* **EXERCISE INSTRUCTIONS**:
Copy out every line of text in the rows below, swapping each "online" for "offline" and leaving everything else unchanged. Omit the pictures from your answer.

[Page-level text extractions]

.....

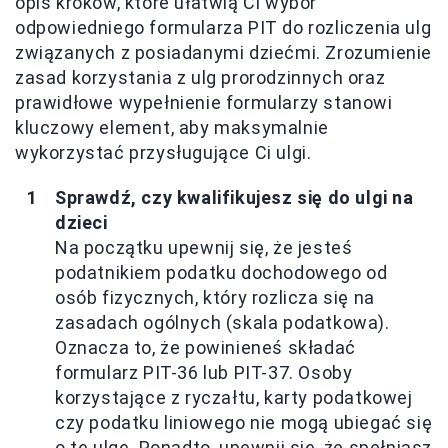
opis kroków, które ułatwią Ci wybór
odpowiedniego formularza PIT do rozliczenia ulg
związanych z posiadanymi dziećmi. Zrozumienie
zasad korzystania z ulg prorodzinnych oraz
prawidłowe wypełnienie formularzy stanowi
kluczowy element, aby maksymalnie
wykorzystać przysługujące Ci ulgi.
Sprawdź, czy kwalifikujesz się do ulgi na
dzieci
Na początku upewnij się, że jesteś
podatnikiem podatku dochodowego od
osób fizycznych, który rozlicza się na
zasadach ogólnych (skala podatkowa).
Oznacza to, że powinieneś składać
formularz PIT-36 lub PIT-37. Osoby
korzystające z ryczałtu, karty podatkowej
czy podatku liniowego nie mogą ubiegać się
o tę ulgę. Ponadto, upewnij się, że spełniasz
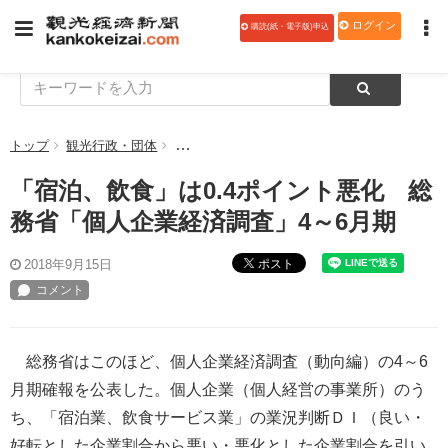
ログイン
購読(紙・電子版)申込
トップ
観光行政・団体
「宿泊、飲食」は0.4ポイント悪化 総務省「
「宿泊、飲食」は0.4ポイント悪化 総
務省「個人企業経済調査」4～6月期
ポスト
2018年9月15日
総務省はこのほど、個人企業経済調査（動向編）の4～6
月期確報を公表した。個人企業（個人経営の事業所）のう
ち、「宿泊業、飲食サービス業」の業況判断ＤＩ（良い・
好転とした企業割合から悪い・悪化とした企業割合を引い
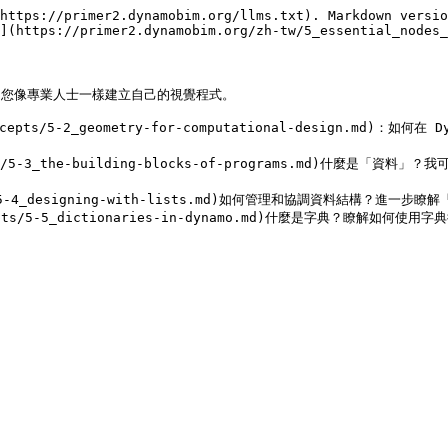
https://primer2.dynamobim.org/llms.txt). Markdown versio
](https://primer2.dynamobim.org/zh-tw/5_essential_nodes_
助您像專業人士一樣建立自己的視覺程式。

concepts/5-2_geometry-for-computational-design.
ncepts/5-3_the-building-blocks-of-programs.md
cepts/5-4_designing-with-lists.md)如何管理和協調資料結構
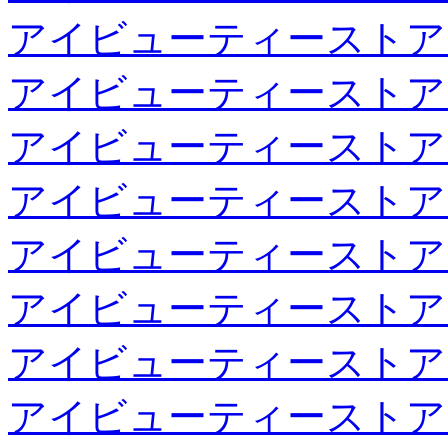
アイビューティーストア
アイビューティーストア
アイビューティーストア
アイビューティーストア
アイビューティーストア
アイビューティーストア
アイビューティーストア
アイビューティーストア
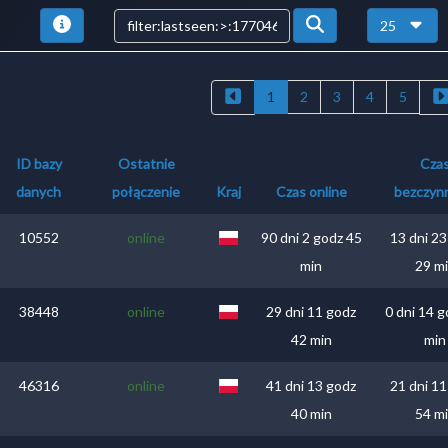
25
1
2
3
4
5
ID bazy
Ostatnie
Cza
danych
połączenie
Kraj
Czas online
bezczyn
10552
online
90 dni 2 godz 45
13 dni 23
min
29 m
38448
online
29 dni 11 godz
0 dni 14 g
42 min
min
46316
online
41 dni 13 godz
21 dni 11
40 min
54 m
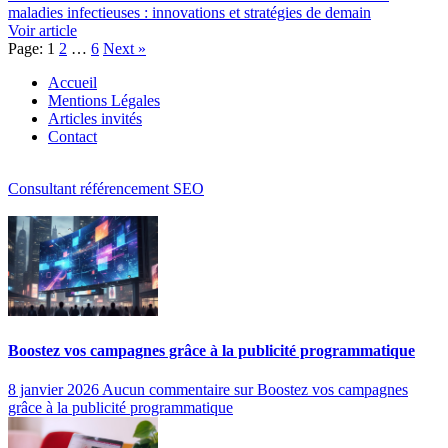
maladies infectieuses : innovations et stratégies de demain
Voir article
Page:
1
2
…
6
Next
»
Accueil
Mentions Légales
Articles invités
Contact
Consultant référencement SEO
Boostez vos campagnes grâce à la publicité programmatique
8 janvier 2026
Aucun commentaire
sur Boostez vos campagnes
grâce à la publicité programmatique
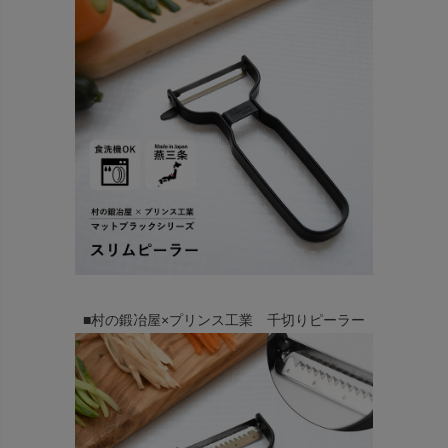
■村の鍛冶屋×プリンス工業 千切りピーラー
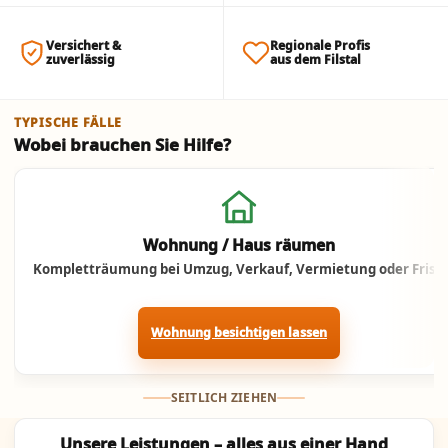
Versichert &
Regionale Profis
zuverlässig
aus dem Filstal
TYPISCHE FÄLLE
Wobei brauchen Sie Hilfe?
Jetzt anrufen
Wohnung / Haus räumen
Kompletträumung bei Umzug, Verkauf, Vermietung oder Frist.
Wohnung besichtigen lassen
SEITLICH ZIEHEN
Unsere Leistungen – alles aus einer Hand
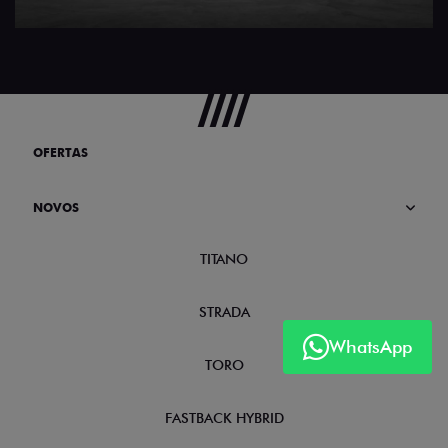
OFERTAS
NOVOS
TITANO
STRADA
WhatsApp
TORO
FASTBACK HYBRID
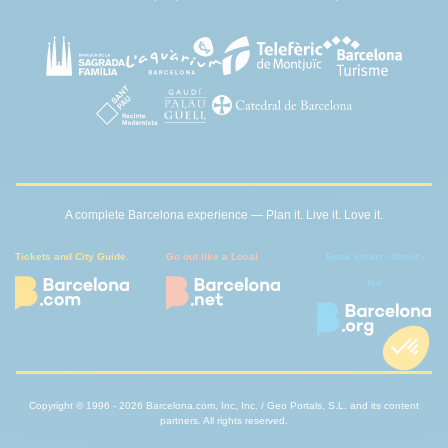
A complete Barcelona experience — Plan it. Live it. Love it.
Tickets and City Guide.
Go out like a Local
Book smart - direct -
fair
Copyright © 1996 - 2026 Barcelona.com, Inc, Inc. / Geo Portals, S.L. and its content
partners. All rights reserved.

.....

* **OUTPUT**:
opis kroków, które ułatwią Ci wybór
odpowiedniego formularza PIT do rozliczenia ulg
związanych z posiadanymi dziećmi. Zrozumienie
zasad korzystania z ulg prorodzinnych oraz
prawidłowe wypełnienie formularzy stanowi
kluczowy element, aby maksymalnie
wykorzystać przysługujące Ci ulgi.
Sprawdź, czy kwalifikujesz się do ulgi na
dzieci
Na początku upewnij się, że jesteś
podatnikiem podatku dochodowego od
osób fizycznych, który rozlicza się na
zasadach ogólnych (skala podatkowa).
Oznacza to, że powinieneś składać
formularz PIT-36 lub PIT-37. Osoby
korzystające z ryczałtu, karty podatkowej
czy podatku liniowego nie mogą ubiegać się
o tę ulgę. Ponadto, upewnij się, że spełniasz
ログイン
購読(紙・電子版)申込
トップ
観光行政・団体
「宿泊、飲食」は0.4ポイント悪化 総務省「
「宿泊、飲食」は0.4ポイント悪化 総
務省「個人企業経済調査」4～6月期
ポスト
2018年9月15日
総務省はこのほど、個人企業経済調査（動向編）の4～6
月期確報を公表した。個人企業（個人経営の事業所）のう
ち、「宿泊業、飲食サービス業」の業況判断ＤＩ（良い・
好転とした企業割合から悪い・悪化とした企業割合を引い
https://primer2.dynamobim.org/llms.txt). Markdown versio
](https://primer2.dynamobim.org/zh-tw/5_essential_nodes_
助您像專業人士一樣建立自己的視覺程式。

concepts/5-2_geometry-for-computational-design.
ncepts/5-3_the-building-blocks-of-programs.md
cepts/5-4_designing-with-lists.md)如何管理和協調資料結構
アイビューティーストア
アイビューティーストア
アイビューティーストア
アイビューティーストア
アイビューティーストア
アイビューティーストア
アイビューティーストア
アイビューティーストア
25
1
2
3
4
5
ID bazy
Ostatnie
Cza
danych
połączenie
Kraj
Czas offline
bezczyn
10552
offline
90 dni 2 godz 45
13 dni 23
min
29 m
38448
offline
29 dni 11 godz
0 dni 14 g
42 min
min
46316
offline
41 dni 13 godz
21 dni 11
40 min
54 m
maladies infectieuses : innovations et stratégies de demain
Voir article
Page:
1
2
…
6
Next
»
Accueil
Mentions Légales
Articles invités
Contact
Consultant référencement SEO
Boostez vos campagnes grâce à la publicité programmatique
8 janvier 2026
Aucun commentaire
sur Boostez vos campagnes
grâce à la publicité programmatique
■村の鍛冶屋×プリンス工業 千切りピーラー
Versichert &
Regionale Profis
zuverlässig
aus dem Filstal
TYPISCHE FÄLLE
Wobei brauchen Sie Hilfe?
Jetzt anrufen
Wohnung / Haus räumen
Kompletträumung bei Umzug, Verkauf, Vermietung oder Frist.
Wohnung besichtigen lassen
SEITLICH ZIEHEN
Unsere Leistungen – alles aus einer Hand
OFERTAS
NOVOS
TITANO
STRADA
WhatsApp
TORO
FASTBACK HYBRID
A complete Barcelona experience — Plan it. Live it. Love it.
Tickets and City Guide.
Go out like a Local
Book smart - direct -
fair
Copyright © 1996 - 2026 Barcelona.com, Inc, Inc. / Geo Portals, S.L. and its content
partners. All rights reserved.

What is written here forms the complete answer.